Prescriptive Adoption Motion - Infrastructure Monitoring

Last updated
Save as PDF
Share
1. Share
2. Tweet
3. Share

Infrastructure monitoring is an essential aspect of managing the service stack's lower parts. It involves monitoring crucial elements such as servers, databases, container systems, app servers, network, and storage. The goal is to ensure the availability and optimal performance of the applications built on top of them. Any error in these components could have a negative impact on users - for example, if a server experiences memory shortages, it may cause delays for users trying to make purchases on an online store hosted on that server. When problems like this occur, a key goal of an organization's support team is to reduce the mean-time-to-recovery (MTTR) in order to minimize user impact or avoid disruptions altogether.

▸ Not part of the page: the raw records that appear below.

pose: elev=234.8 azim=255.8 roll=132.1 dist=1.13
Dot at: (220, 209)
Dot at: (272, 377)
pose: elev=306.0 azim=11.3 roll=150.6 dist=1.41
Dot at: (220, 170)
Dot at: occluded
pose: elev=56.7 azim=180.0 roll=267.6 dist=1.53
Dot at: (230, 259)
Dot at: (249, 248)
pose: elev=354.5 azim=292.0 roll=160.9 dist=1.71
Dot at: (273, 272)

The infrastructure tier forms the foundation of the Observability Full Stack. Notably, the infrastructure tier is not monitored in isolation; it is seamlessly connected to other tiers in the Observability Full Stack in terms of metrics, logs, and traces. This integration provides complete observability and context for efficient monitoring.

The benefits of infrastructure monitoring include:

Acting before infrastructure performance affects end-user experience.
Instantly detecting and accurately alerting on dynamic thresholds, multiple conditions, and complex rules to eliminate alert storms and dramatically reduce MTTD/MTTR.
Answering business-critical questions in context and monitor service-level objectives and indicators instantly.
Tracking custom metrics for business KPIs to token based access and usage controls.
Troubleshooting across thousands of microservices and billions of events without missing anything.
Aggregating metrics before they are ingested or dropping any unused metric time series so that you can focus on scaling your apps.

Aim and strategy

Platform engineers provide software engineers with observability tools so that all the engineering teams have a single source of truth, which enables them to share best practices across the org and collaborate to minimize MTTR. At the same time, the platform engineers can monitor and maintain access and cost control of these observability tools so that everyone operates within budget.

Teams using Splunk Observability Cloud can easily enrich their data with custom metrics. From key business metrics to infrastructure, applications, or the end user experience, teams can compare business performance alongside system health, and immediately detect and investigate problems.

Engineers detect any abnormal change or spike in results, and can quickly scope the severity of an issue by comparing their infrastructure and application performance metrics alongside their business KPIs. To prioritize and isolate issues more efficiently, the Splunk platform provides AI-directed troubleshooting that recommends the causes for errors or slowness that impact services and customers the most.

Splunk Observability Cloud helps speed troubleshooting and identification of the biggest causes of slowness, errors, or anomalies that impact services and customers. Because all metrics, traces, and logs are collected, engineers can quickly scope an issue’s severity, narrow down problematic components, and pinpoint the exact issue. For troubleshooting microservices and cloud native environments, Splunk Infrastructure Monitoring helps teams detect, isolate, and resolve issues faster.

Splunk Infrastructure Monitoring is the solution in the Splunk Observability Cloud platform that monitors and observes system metrics for physical and virtual components across enterprise hybrid and multi-cloud environments. It also offers support for a broad range of integrations for collecting full-fidelity data, from system metrics for infrastructure components to custom data from your applications. When an issue is detected with Splunk Infrastructure Monitoring, it triggers the incident management lifecycle. In addition to detecting an issue, Splunk Infrastructure Monitoring is also used in the investigation step of the incident management cycle.

Common use cases

Container orchestration platform monitoring

Monitoring Kubernetes pods

Server and operating system monitoring

AWS Elastic Compute Cloud monitoring using Splunk Infrastructure Monitoring

Database monitoring

Other use cases to consider

Use cases are specific to each organization, so also consider these thought starters as a way to help with your ideation of new use cases. Be sure to monitor availability, performance, capacity, and error conditions for any new components.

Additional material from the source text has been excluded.